Required work.
A complete, exact copy of the records is needed here.
+---+
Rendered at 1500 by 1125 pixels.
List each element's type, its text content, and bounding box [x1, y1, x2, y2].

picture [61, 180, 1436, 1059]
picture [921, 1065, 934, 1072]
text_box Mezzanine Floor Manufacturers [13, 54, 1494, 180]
+---+
Finished exercise.
Rendered at 1500 by 1125 pixels.
List each element's type, its text content, and bounding box [x1, y1, x2, y2].

picture [61, 180, 1436, 1059]
picture [921, 1065, 934, 1072]
text_box Mezzanine Floor Manufacturers [13, 54, 1494, 180]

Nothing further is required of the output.